▸ **Task item**
Your answer must be the exact lines from the one holding "<267,191,311,213> (left, top, right, bottom; pixels)" through the final line of the records below, both included, and nothing more.

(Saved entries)
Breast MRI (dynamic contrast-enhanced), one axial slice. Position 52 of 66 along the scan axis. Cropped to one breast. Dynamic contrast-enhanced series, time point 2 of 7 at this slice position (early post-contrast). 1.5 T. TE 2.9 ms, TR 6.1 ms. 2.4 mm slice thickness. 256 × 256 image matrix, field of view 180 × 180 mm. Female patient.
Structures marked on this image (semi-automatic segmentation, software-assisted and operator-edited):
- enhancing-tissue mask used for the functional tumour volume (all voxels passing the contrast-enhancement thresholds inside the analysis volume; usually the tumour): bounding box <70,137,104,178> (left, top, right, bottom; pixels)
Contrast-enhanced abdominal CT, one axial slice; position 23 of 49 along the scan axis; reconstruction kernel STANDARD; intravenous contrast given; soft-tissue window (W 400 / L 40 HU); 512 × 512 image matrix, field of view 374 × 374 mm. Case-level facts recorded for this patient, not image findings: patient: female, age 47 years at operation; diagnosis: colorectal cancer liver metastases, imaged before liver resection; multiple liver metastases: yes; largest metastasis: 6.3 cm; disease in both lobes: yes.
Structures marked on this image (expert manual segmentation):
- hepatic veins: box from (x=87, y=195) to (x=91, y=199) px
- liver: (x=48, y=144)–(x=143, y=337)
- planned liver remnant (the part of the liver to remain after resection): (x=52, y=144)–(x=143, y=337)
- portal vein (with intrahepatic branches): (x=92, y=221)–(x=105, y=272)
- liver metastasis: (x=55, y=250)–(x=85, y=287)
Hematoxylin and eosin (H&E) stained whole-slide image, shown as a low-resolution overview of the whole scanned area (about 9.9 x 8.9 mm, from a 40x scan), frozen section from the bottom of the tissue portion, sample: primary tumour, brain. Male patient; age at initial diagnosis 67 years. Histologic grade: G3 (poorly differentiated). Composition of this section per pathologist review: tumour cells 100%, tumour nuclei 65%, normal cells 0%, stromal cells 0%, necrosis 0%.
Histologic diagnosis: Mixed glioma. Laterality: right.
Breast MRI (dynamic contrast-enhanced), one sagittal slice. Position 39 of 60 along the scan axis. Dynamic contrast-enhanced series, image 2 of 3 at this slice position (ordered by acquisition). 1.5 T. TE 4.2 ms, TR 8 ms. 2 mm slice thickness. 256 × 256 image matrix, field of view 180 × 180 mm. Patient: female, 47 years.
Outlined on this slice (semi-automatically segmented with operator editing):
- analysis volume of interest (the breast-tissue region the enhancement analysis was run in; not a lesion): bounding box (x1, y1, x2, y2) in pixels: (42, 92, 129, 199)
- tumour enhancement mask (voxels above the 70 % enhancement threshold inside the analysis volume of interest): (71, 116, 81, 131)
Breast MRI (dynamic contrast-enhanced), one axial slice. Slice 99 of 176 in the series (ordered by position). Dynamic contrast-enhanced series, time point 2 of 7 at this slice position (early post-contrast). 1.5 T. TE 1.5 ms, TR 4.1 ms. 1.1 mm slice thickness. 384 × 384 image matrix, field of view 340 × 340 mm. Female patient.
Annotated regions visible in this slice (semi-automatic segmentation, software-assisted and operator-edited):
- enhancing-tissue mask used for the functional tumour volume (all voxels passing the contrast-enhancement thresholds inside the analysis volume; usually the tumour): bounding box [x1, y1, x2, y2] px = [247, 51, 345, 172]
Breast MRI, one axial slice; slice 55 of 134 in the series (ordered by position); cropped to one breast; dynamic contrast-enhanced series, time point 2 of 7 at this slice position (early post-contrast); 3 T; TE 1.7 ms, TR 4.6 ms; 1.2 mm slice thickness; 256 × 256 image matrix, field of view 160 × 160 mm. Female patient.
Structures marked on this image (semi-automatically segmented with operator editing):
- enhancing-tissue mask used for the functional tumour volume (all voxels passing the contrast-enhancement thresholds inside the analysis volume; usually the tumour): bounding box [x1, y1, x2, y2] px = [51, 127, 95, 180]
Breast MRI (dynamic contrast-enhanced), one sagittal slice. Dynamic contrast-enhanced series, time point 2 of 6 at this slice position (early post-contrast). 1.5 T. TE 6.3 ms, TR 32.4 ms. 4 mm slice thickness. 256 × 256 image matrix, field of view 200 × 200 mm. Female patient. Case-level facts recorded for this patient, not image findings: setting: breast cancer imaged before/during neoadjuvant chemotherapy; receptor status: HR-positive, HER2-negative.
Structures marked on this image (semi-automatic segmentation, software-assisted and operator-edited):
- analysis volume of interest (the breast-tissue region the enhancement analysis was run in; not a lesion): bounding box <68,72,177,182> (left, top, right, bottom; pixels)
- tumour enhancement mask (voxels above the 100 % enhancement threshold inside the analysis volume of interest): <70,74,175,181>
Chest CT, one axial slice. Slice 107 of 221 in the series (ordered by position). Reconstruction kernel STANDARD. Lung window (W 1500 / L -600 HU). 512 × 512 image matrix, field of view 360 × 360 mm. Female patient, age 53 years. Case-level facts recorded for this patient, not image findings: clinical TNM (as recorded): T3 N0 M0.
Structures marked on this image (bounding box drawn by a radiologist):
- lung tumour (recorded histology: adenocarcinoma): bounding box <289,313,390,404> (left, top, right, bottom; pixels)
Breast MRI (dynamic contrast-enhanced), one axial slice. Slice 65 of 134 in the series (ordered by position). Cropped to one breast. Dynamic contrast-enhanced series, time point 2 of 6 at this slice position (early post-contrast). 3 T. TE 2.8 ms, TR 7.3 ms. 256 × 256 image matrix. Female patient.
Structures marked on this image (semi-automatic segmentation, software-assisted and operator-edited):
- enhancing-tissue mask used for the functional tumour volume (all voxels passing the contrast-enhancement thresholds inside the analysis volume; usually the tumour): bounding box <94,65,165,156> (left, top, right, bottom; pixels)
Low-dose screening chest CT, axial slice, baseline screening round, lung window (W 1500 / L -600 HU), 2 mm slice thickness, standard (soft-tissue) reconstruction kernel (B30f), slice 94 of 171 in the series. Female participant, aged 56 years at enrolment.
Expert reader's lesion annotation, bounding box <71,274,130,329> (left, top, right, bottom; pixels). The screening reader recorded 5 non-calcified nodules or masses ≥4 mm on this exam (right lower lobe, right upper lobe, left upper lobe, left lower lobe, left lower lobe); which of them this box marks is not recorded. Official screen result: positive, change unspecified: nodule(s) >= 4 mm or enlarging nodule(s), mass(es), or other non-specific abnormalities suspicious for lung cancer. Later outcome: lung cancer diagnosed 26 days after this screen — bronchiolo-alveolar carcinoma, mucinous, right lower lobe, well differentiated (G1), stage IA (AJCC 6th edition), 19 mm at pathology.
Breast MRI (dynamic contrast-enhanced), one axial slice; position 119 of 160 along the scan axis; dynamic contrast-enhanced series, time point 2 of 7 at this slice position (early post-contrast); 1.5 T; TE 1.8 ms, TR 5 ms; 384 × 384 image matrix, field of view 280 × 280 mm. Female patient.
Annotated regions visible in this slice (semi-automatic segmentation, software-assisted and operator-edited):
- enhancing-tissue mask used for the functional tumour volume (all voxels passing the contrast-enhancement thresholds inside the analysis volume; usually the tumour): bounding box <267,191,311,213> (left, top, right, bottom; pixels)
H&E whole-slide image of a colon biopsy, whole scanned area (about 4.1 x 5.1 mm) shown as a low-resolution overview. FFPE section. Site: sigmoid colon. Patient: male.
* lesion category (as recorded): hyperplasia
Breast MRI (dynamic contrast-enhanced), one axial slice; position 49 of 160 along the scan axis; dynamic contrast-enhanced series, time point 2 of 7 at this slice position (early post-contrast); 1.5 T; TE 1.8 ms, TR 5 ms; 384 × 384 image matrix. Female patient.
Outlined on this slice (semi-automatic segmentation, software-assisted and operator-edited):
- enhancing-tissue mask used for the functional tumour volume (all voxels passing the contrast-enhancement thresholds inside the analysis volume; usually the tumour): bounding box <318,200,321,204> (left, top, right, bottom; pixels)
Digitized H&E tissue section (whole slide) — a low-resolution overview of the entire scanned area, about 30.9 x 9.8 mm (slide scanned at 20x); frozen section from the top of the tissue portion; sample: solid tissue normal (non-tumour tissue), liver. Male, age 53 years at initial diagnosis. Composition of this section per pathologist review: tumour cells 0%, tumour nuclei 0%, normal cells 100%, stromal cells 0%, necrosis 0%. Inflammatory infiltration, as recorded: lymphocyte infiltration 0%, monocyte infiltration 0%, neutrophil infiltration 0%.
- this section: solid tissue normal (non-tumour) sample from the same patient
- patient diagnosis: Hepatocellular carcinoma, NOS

▸ **Reply**
- enhancing-tissue mask used for the functional tumour volume (all voxels passing the contrast-enhancement thresholds inside the analysis volume; usually the tumour): bounding box <267,191,311,213> (left, top, right, bottom; pixels)
H&E whole-slide image of a colon biopsy, whole scanned area (about 4.1 x 5.1 mm) shown as a low-resolution overview. FFPE section. Site: sigmoid colon. Patient: male.
* lesion category (as recorded): hyperplasia
Breast MRI (dynamic contrast-enhanced), one axial slice; position 49 of 160 along the scan axis; dynamic contrast-enhanced series, time point 2 of 7 at this slice position (early post-contrast); 1.5 T; TE 1.8 ms, TR 5 ms; 384 × 384 image matrix. Female patient.
Outlined on this slice (semi-automatic segmentation, software-assisted and operator-edited):
- enhancing-tissue mask used for the functional tumour volume (all voxels passing the contrast-enhancement thresholds inside the analysis volume; usually the tumour): bounding box <318,200,321,204> (left, top, right, bottom; pixels)
Digitized H&E tissue section (whole slide) — a low-resolution overview of the entire scanned area, about 30.9 x 9.8 mm (slide scanned at 20x); frozen section from the top of the tissue portion; sample: solid tissue normal (non-tumour tissue), liver. Male, age 53 years at initial diagnosis. Composition of this section per pathologist review: tumour cells 0%, tumour nuclei 0%, normal cells 100%, stromal cells 0%, necrosis 0%. Inflammatory infiltration, as recorded: lymphocyte infiltration 0%, monocyte infiltration 0%, neutrophil infiltration 0%.
- this section: solid tissue normal (non-tumour) sample from the same patient
- patient diagnosis: Hepatocellular carcinoma, NOS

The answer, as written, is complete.